Nareszcie na moim stole!
Pochodzenie przepisu
podrzuciła mi w komentarzach Wirginia
blog Smaczna Pyza
Składniki
- biała kiełbasa – tyle sztuk ile chcemy zjeść, u mnie było 8
- cebula – 3 duże, u mnie 4 szalotki
- miód – 2 łyżeczki
- musztarda – 4 łyżeczki
- olej – 3 łyżki
- przyprawa ognista – pół łyżeczki, nie miałam, więc dałam trochę przyprawy do żeberek i kebab-gyros
- piwo – 125ml
- sól – szczypta
Cebulę pokroić, wrzucić na patelnię, zeszklić na rozgrzanym oleju. Posolić. Dodać przyprawy (w przepisie ogniste, u mnie zamienniki, które wymyśliłam na poczekaniu). Wymieszać. Przełożyć cebulę w przyprawach do naczynia żaroodpornego.

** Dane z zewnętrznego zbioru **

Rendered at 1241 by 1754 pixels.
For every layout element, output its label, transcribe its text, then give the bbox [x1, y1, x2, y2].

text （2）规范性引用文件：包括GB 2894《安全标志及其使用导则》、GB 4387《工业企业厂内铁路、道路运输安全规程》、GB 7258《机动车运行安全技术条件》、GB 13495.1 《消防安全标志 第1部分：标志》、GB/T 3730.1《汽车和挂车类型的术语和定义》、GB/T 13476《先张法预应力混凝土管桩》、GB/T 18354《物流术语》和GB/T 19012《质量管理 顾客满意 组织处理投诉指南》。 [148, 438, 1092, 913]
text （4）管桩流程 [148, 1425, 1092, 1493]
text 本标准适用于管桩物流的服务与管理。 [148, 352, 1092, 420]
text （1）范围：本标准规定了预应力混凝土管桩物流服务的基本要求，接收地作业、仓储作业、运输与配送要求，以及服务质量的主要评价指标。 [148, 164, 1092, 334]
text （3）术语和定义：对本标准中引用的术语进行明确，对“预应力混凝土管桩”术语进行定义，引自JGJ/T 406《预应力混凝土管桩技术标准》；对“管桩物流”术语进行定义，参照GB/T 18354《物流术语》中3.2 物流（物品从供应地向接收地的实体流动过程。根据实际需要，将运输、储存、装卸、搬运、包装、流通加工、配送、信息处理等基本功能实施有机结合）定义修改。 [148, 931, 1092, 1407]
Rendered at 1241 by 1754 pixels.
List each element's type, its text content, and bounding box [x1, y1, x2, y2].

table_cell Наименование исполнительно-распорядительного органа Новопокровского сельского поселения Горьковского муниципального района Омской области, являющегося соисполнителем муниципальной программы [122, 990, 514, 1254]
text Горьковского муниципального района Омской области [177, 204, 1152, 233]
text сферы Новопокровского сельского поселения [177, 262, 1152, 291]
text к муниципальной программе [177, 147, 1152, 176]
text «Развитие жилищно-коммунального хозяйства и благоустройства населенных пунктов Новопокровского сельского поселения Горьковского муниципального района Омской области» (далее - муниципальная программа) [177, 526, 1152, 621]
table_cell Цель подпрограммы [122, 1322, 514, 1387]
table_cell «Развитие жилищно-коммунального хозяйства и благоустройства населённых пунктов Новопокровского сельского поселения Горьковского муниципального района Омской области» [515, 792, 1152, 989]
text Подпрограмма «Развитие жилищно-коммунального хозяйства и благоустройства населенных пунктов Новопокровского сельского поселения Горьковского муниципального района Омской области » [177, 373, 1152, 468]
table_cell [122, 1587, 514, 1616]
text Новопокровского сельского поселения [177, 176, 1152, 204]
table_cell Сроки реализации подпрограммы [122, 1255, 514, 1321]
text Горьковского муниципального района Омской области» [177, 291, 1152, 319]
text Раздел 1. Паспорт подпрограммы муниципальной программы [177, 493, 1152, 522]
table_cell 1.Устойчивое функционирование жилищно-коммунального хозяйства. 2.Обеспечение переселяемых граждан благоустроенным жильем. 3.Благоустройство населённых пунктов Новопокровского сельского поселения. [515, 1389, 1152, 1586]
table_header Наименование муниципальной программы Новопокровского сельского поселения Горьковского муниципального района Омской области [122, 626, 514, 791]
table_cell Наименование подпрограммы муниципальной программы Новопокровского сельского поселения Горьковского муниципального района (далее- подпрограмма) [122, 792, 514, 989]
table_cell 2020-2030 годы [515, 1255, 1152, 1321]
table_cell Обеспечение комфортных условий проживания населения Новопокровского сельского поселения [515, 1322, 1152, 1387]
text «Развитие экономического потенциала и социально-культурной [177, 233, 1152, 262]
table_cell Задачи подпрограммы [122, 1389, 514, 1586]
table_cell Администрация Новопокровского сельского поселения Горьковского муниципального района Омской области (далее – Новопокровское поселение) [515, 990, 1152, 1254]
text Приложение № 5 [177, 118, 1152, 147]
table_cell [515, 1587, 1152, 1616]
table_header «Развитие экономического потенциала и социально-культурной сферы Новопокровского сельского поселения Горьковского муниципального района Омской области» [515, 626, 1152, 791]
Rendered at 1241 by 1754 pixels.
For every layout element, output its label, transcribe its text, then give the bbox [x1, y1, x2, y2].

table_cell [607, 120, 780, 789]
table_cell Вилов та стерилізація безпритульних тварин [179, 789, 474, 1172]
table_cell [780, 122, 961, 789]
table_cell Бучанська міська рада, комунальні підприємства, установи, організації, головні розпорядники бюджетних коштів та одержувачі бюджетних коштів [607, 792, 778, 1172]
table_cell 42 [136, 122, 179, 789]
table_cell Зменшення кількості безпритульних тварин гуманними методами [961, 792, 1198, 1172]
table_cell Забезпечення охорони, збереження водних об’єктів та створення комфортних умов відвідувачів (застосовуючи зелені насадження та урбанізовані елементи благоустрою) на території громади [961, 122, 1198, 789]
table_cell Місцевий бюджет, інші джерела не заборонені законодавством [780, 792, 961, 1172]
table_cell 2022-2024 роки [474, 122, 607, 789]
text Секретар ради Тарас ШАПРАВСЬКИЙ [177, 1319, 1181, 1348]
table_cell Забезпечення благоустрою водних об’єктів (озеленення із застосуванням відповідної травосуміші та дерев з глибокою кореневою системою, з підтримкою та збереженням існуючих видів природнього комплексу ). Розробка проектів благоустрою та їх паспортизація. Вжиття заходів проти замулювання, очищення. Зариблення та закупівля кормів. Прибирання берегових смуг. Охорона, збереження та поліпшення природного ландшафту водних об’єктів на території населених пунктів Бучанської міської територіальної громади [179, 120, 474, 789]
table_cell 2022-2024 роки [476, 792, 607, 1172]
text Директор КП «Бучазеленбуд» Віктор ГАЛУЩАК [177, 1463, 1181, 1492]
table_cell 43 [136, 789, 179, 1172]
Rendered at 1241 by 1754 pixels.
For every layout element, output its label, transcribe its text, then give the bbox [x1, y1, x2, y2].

Na cebuli ułożyć białą kiełbasę (miałam wtedy prodziż, nie mogłam włożyć tam większego naczynia żaroodpornego, więc z 7 kiełbas zrobiło się 5). Zalać mięso 125ml piwa.
4 łyżeczki musztardy wymieszać z 2 łyżeczkami miodu.
Miodem i musztardą posmarować kiełbasy.
Zapiekać w 180 st. C 30-40 minut.
I jak?
Zapach, który się rozchodził po domu, zapowiadał smaczne danie. I o ile do marynaty (cebula, piwo i smarowidło z góry) nie mam nic do zarzucenia, tak coś mi nie pasowało z kiełbaskami. Kupiłam inne niż zwykle (bo moich nie było), nie spojrzałam na skład, tylko zamroziłam. I te kiełbasy mi nie smakowaly jak biała kiełbasa. Niech się ktoś wypowie – czy piwo tak znacząco zmienia smak kiełbas (powinny chyba smakować jak biała kiełbasa, prawda?). Coś tu było mocno nie tak z mięsem i wstrzymuję się od oceny. Kupię moją białą kiełbasę i zaktualizuję przepis.
Podsumowując – marynata – SUPER, kiełbasy – nie do końca smaczne. Do powtórki ze sprawdzonym mięsem.